How we made it to the Olympics... thank you to those below
With only a month to go until the London marathon, and thoughts of the 1000's of women in the depths of their training preparing for race day, I was reminded of an article I once read in runner's world. It documented the quite awe-inspiring (and recent) battle women have had to fight to be considered eligible in the long distance running stakes.
Inspired by the note on her returned race entry form explaining that women were not physically capable of running 26.2 miles, Roberta Gibb made a stand. Wearing only a black bathing suit, Roberta hid in the bushes at the start line of the 1972 Boston marathon (the most famous marathon other than the Olympics) so she could, in the very least, start the race she had intended to finish.
The following year, revolt – this time in the form of Katherine Switzer, made an appearance at the marathon. By entering using only her initials and avoiding a pre-race medical by sending her coach to vouch for her with a medical certificate, K Switzer received her number and status as an official race member. A mere four miles in, when local press recognised a women’s presence in this ‘man’s’ domain, race officials charged after Katherine to remove her from the race.
Inching forward, later in 1972, the American athletic authorities ruled that whilst women could in fact manage long distance running and participate in a marathon, they would have to start 10 minutes before the men, efectively in a separate race.
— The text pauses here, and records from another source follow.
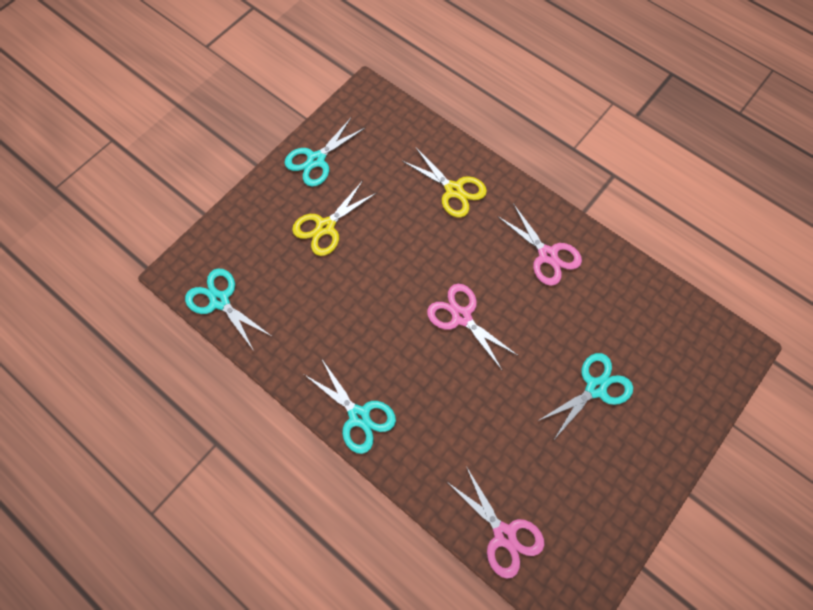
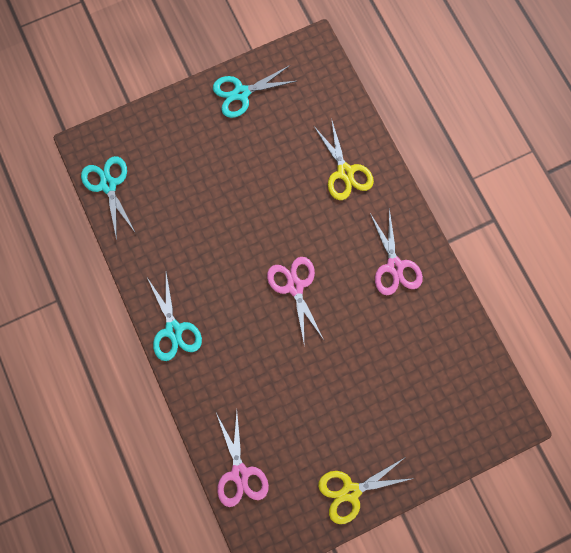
camera: 25 degrees right, 10 degrees up
yellow scissors [292,181,378,256] -> yellow scissors moved to [318,458,414,524]
turquoise scissors [538,353,633,439] -> none

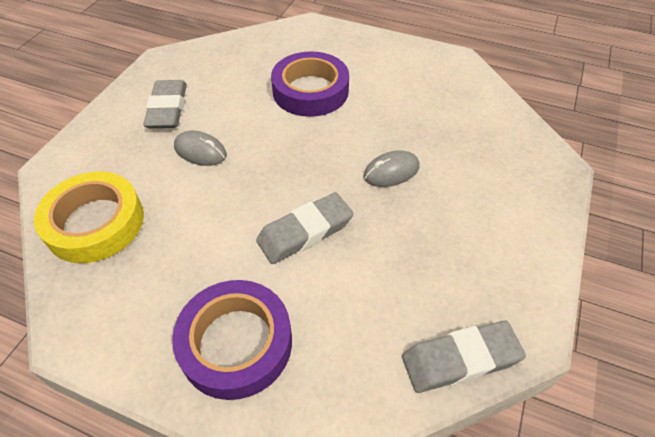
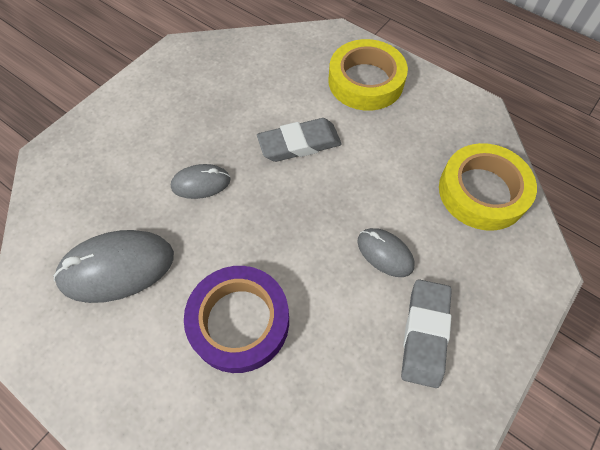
camera: 165 degrees left, 10 degrees up
purple tape [172,280,292,400] -> yellow tape [329,39,408,111]
grey eraser [402,321,526,393] -> none
none -> grey mouse [54,230,174,303]

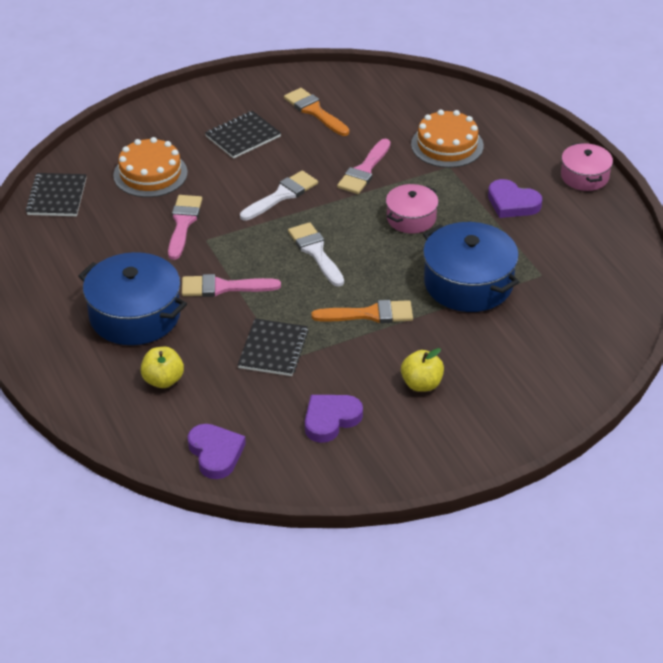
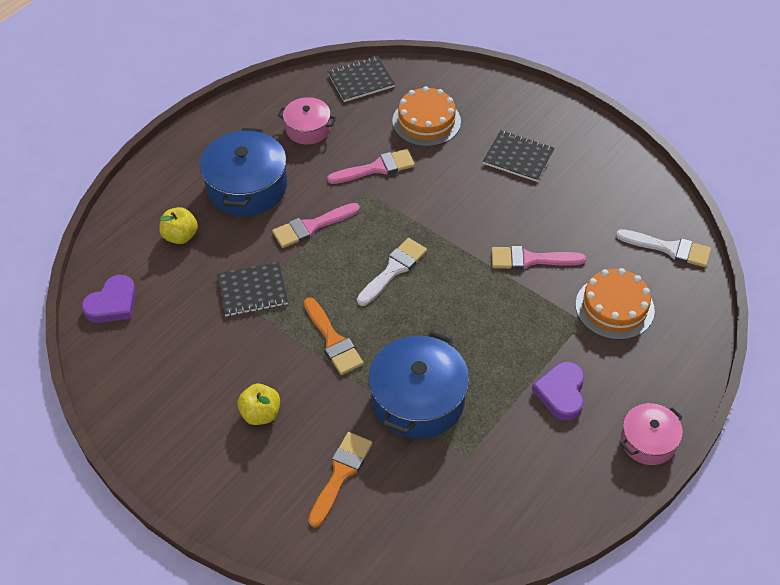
camera: 65 degrees right, 10 degrees up
pink brush [182,274,281,297] -> pink brush turned 90 degrees counterclockwise [272,203,360,248]
white brush [240,171,318,221] -> white brush moved to [616,229,711,267]
orange brush [284,88,349,136] -> orange brush moved to [308,432,372,528]
purple heart [305,395,363,443] -> none
pink pot [386,184,438,233] -> pink pot moved to [278,97,336,144]

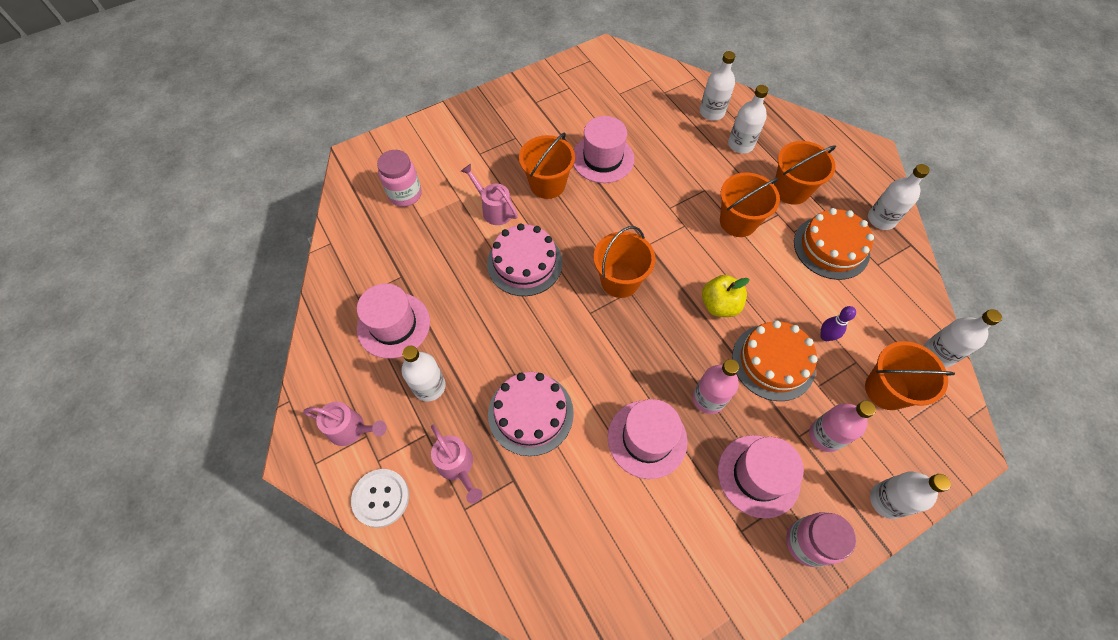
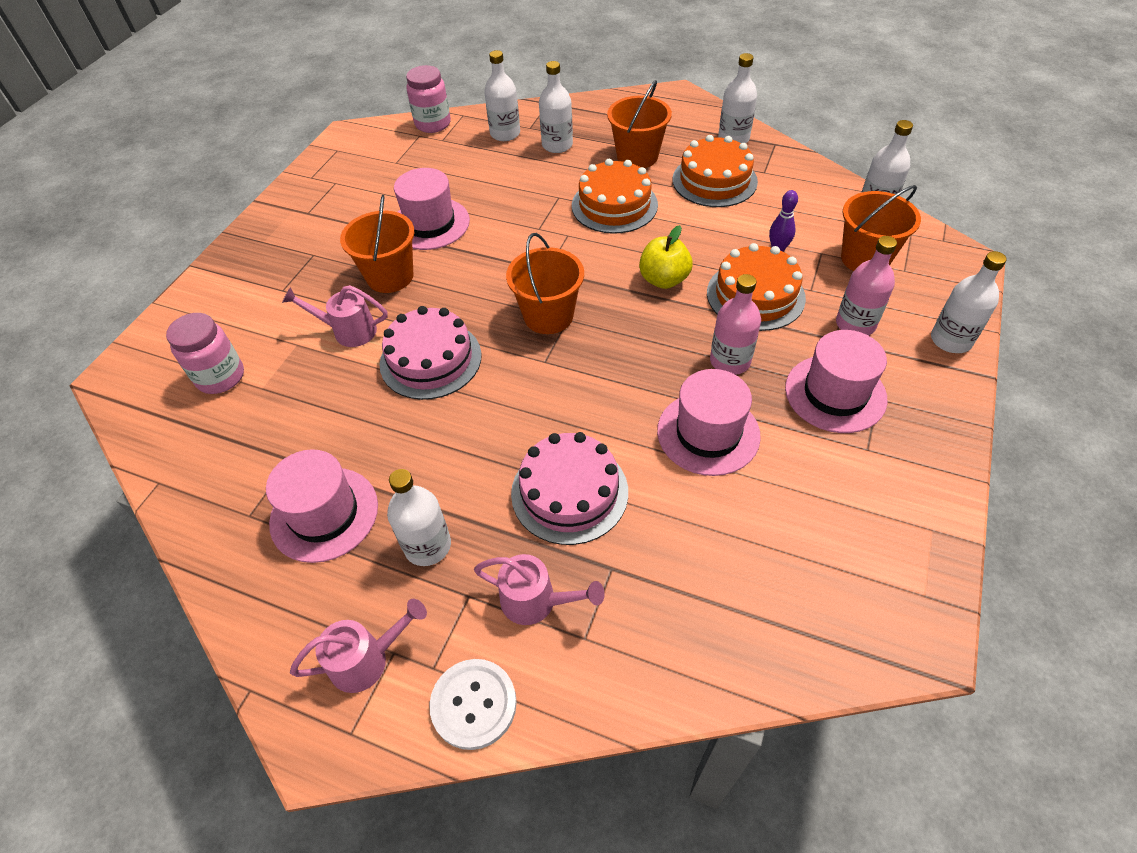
camera: 35 degrees left, 10 degrees down
orange bucket [720,172,780,237] -> orange cake [572,159,658,234]
pink jar [786,512,856,567] -> pink jar moved to [406,65,451,133]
That year the six female entrants heroically lay down as the ‘women’s’ gun sounded, awaiting the start of the ‘male’ race where they rose and ran alongside the men.
The defining moment(s)…
Victory, otherwise known as Grete Waitz, who was known for her perfomance ability at middle distances made it to New York to tackle new ground, 26.2 miles of it, in 1978. After having only ever run 13 miles, Grete’s victory that followed was even more prolific; winning her first ever marathon with a new world record of 2.32.30. Not only did Grete change the way women were seen and associated with long distance running, she also went on to beat her personal best, and world records for the next two years.
In 1981, after many inspirational and courageous acts, and a persistance that can only be revered, the women’s marathon was made an official Olympic event.